### UNTERSUCHTER TEXT
· · ·
# Sauberer Teich nur mit Skimmer möglich?



## mcreal (31. Mai 2011)

Hallo zusammen,

am Sonntag konnte ich meinen Teich fluten.Die Temperaturen waren ja traumhaft.
Als am späten Nachmittag der Teich sich langsam füllte,wurde mir gleichmal aufgezeigt,mit was ich wohl in der nächsten Zeit beschäftigt bin.
Innerhalb kürzester Zeit,hatte ich massig Mücken und sonstiges kleines Viehzeug auf der Wasseroberfläche.So wurde gleichmal der neue Kecher ausprobiert.

Das warf doch bei mir glatt die Frage auf,ist ein Skimmer für eine saubere Wasseroberfläche ein "muß"?

Die Teichpumpe auf dem Grund zum Filter,hat gegen dieses schwimmende Kleinzeug ja keine Chance...


----------



## Doc (31. Mai 2011)

*AW: Sauberer Teich nur mit Skimmer möglich?*

Ein Teich ist auch immernoch ein Teich ... da gehören Mücken genauso dazu, wie Blütenstaub ... das regelt ein gut eingefahrener Teich von selbst ... ich kann bis zum Grund schauen und nutze keinen Skimmer ... Mücken etc. tanzen aber auch bei mir.

Bis vor einigen Wochen hatte ich noch eine sehr kleine Pumpe ... selbst mit dieser war Grundsicht möglich ... ein Skimmer verhindert halt Laub etc., was zu Ablagerungen im Teich führt ... aber ein Teich ist auch kein OP ... von daher reinige ich lieber alle 5 Jahre mal ... bis dahin darf der Teich auch Teich sein

Wenn das alles untergeht und die Pumpe gut dimensioniert ist, landet sowas im Filter.


----------



## Moderlieschenking (31. Mai 2011)

*AW: Sauberer Teich nur mit Skimmer möglich?*

Hallo Mike,


> hatte ich massig Mücken und sonstiges kleines Viehzeug auf der Wasseroberfläche


ich kenne da Teichbewohner die lieben solches Futter und sie springen sogar aus dem
Wasser um diese dort zu fangen.
LG Markus


----------



## Zermalmer (31. Mai 2011)

*AW: Sauberer Teich nur mit Skimmer möglich?*

Hallo Mike,
Markus und Markus haben ja schon das wesentliche gesagt.
· · ·
### AUSZUG AUS DATEN
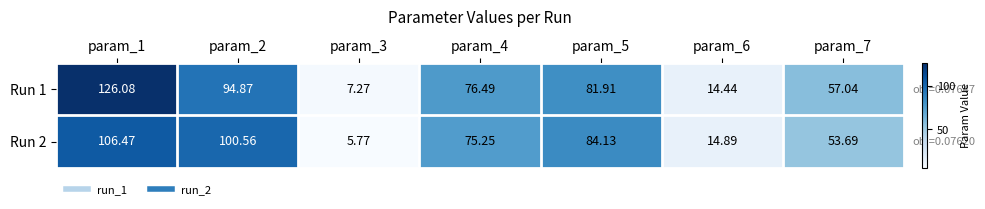

How many values in the Run 2 series exceed 75?

4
· · ·
### FRAGEN ZUM MATERIAL
**A.** Aktualisiere in der Forendiskussion über den Teichskimmer die Stelle von „Das warf doch“ bis „Doc (31. Mai 2011)“, indem du „Teichpumpe“ durch „Filterpumpe“ ersetzt.
**B.** Wie oft reinigt Doc laut der Forendiskussion über den Teichskimmer seinen Teich?
**C.** Führe die Forendiskussion über den Teichskimmer nach ihrem letzten Satz weiter.
Die Daten stammen aus einer anderen Quelle.

### ANTWORTEN JE AUFGABE
**A.**
Das warf doch bei mir glatt die Frage auf,ist ein Skimmer für eine saubere Wasseroberfläche ein "muß"?

Die Filterpumpe auf dem Grund zum Filter,hat gegen dieses schwimmende Kleinzeug ja keine Chance...


----------



## Doc (31. Mai 2011)

**B.** Alle 5 Jahre.

**C.**
Die tanzenden Mücken sind Zuckmücken...also völlig harmlos.

Ein Skimmer ist kein muss...  aber er sorgt halt dafür, dass alles bzw. das Meiste, was nicht gleich untergeht, raus kommt...
Bei mir vorzugsweise Kiefernnadeln, Efeublätter und Blütenstaub.
Bin mal gespannt auf die Kiefernzapfen, was da mein Rohrskimmer macht...
Mir würde es ja langen, wenn die nicht untergehenden Zapfen sich dort sammeln und man sie einfach entnehmen kann.


----------



## mcreal (1. Juni 2011)

*AW: Sauberer Teich nur mit Skimmer möglich?*



Moderlieschenking schrieb:


> Hallo Mike,
> 
> ich kenne da Teichbewohner die lieben solches Futter und sie springen sogar aus dem
> Wasser um diese dort zu fangen.
> LG Markus



Hm, lass mich raten...__ Moderlieschen 
Sieht bestimmt lustig aus,wenn Sie danach schnappen.Kann man sich bei den kleinen Kerlen garnicht richtig vorstellen.

Ja,ihr wisst ja wie das ist.Neuer Teich,frisches sauberes Wasser,da kriegt man gleich ne Krise,wenn da was drauf rum schwimmt.:beten
Naja,mal sehen,bis die ersten gekauften Teichbewohner einziehen können,dauert es noch etwas.


----------



## pyro (1. Juni 2011)

*AW: Sauberer Teich nur mit Skimmer möglich?*

Da ich meinen Teich zu Ostern bzw. in den Folgetagen flutete wo der Blütenstaub gerade in vollem Flug war ging mir das genauso.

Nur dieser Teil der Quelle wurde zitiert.